Robert Ebert is a technology investor and conservationist. Previously he was the Head of Equities at Deutsche Bank for Asia, Japan, and Australia, along with serving as its Co-Global Head of Equity Sales. Since 1996, Robert has held several senior roles throughout various divisions within Deutsche Bank, including in New York, London, and Tokyo. Born and raised in the UK, Mr. Ebert spent 30 years in Finance, including 17 years overseas.

Before Deutsche Bank, he spent many years at Morgan Stanley in Tokyo and London. After he left Deutsche Bank, Mr. Robert Ebert started his independent investment firm that specializes in technology, medical and cybersecurity investments, as well as helping to fund solutions for water and food problems. He currently does not use any external funds but is currently investing his own money.

Robert is happily married and has a daughter who is finishing a Masters Degree at UCL. They spend a lot of time traveling around the world and he and his wife are actively involved in animal conservation and habitat preservation.  

How did you get started in this business? What inspired you to start this business?

I had worked in the banking and financial industry for many years and met some fascinating and influential people, who were familiar with investing. They introduced me to some incredible people who are looking to change the World in the medical and technology fields.

I find it inspirational to be around people capable of changing the way the human species lives, dies and functions daily. Being able to help them realise their goals and along the way potentially improve quality of life for many, whilst also making some money is a way to bring balance into my own life and into the lives of those I love.

How do you make money?

I make money by investing in people and companies with great ideas who want to be able to bring them to a wide audience. Obviously, there is an economic rationale behind investing, but the thing that really interests me is backing technology that will make us stronger, liver longer, safer, and smarter and to eradicate suffering. I make money when the companies I invest in succeed in meeting their goals, but I have the most joy when a product is brought to market by a company I have helped that will improve the quality of life of many people.

How long did it take for you to become profitable?

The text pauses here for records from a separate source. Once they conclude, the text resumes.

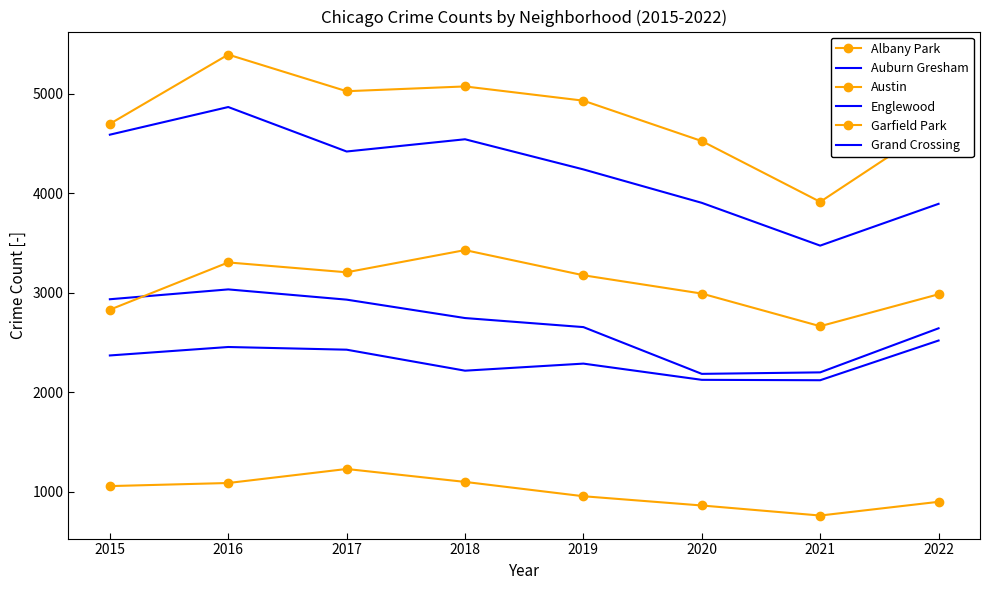

Rank the series by their maximum value, from highest to lowest.

Austin, Englewood, Garfield Park, Auburn Gresham, Grand Crossing, Albany Park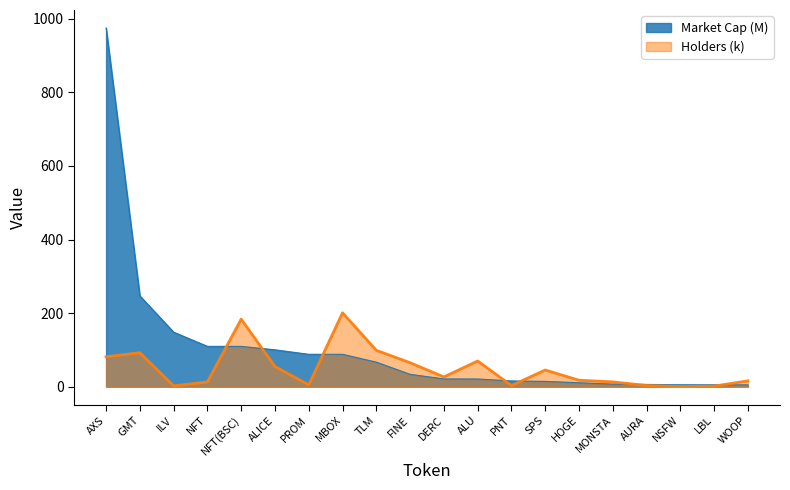

What is the difference between the maximum and minimum values in the Market Cap (M) series?

970.4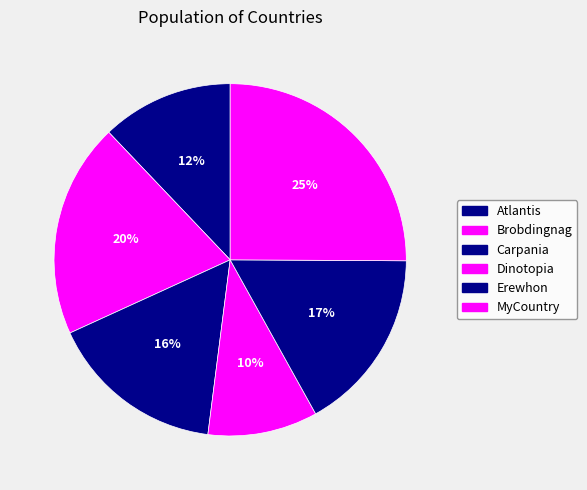

Count the number of slices in the pie.

6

It took me a long while to make a profit because most companies take years to make sustainable returns. I have a lot of patience and have found some great technologies and companies that have a good business plan. However, my investment strategy is normally based around finding the very best, creative talent. The best people always find a way to make problems disappear. They will find a way to make an average product into a World-Class one if their early attempts were not good enough.

When you were starting out, was there ever a time you doubted it would work? If so, how did you handle that?

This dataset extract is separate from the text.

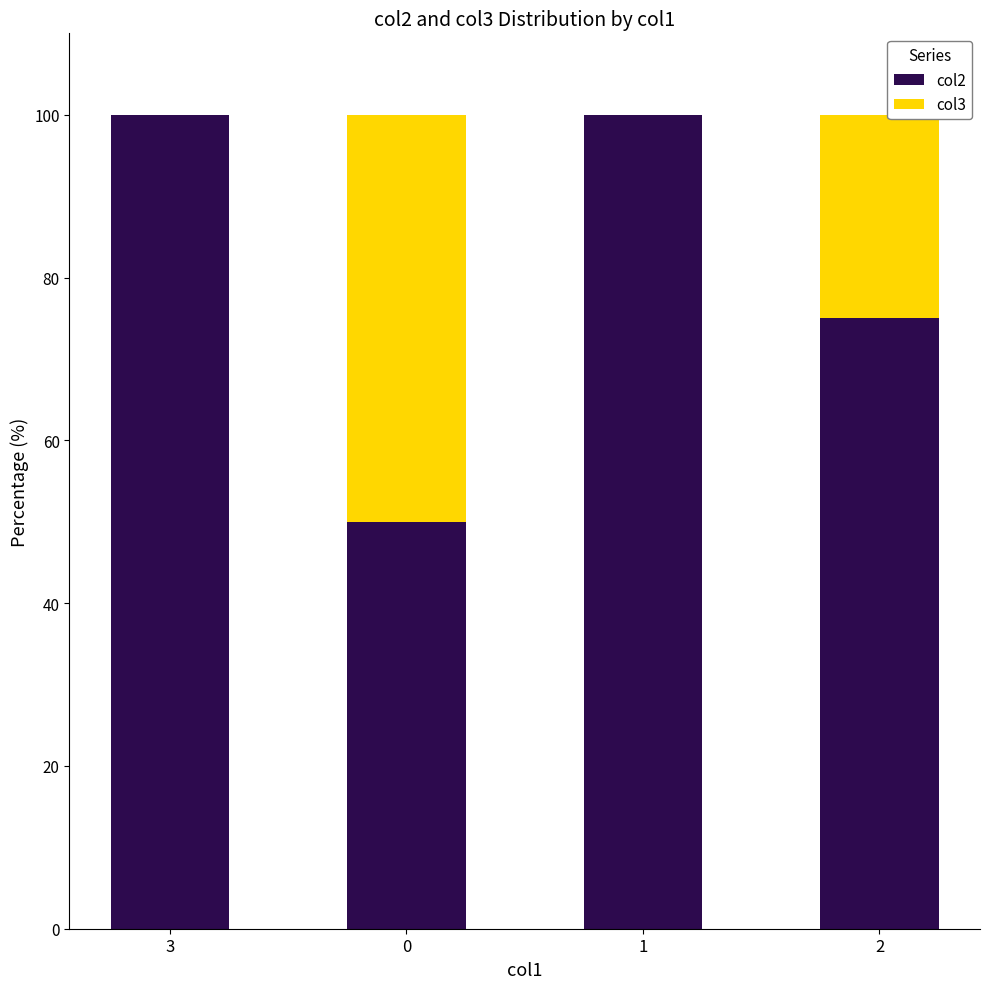

The value of col2 at 2 is 75. True or false?

True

It wasn’t so much doubt as it is the realities and risks of investing in businesses. Some new companies will become close to being an overnight success and others will fall flat after years of battling to stay alive. It is very unpredictable. When one invests in theses types of ideas and companies, it is likely that 80% of the time they will fail. That can be very hard to handle as an investor, especially if you suffer several back to back losses. I can be quite conservative and I can become risk averse, which means I can miss opportunities. I came from a very humble background and it was battle for me to make money, so losing it I find particularly painful.

I am working on educating myself better in terms of distributing my risks and on how to build a more diverse portfolio of companies.

How did you get your first investor?

I currently do not use external investors money.

What is one marketing strategy (other than referrals) that you’re using that works well to generate new business?

I am not currently marketing my business. Any funds currently deployed are my own.

What is the toughest decision you’ve had to make in the last few months?

Deciding not to return to the Investment Banking industry, a business I loved with a passion for 30 years. I want to be able to control my time more effectively, spend more time with those I love and also be able to have a more positive impact on the quality of life of people on our planet. Of course I want to continue being successful, but I very much want to do that hand in hand with helping to change the future direction of the human condition.

What do you think it is that makes you successful?

Hard work, determination and a very good nose for talent. I like to work with people much smarter than me. Fortunately, there are lots of those!!

What has been your most satisfying moment in business?

It always has been and always will be, helping people to cultivate their greatest dreams and bring them to reality.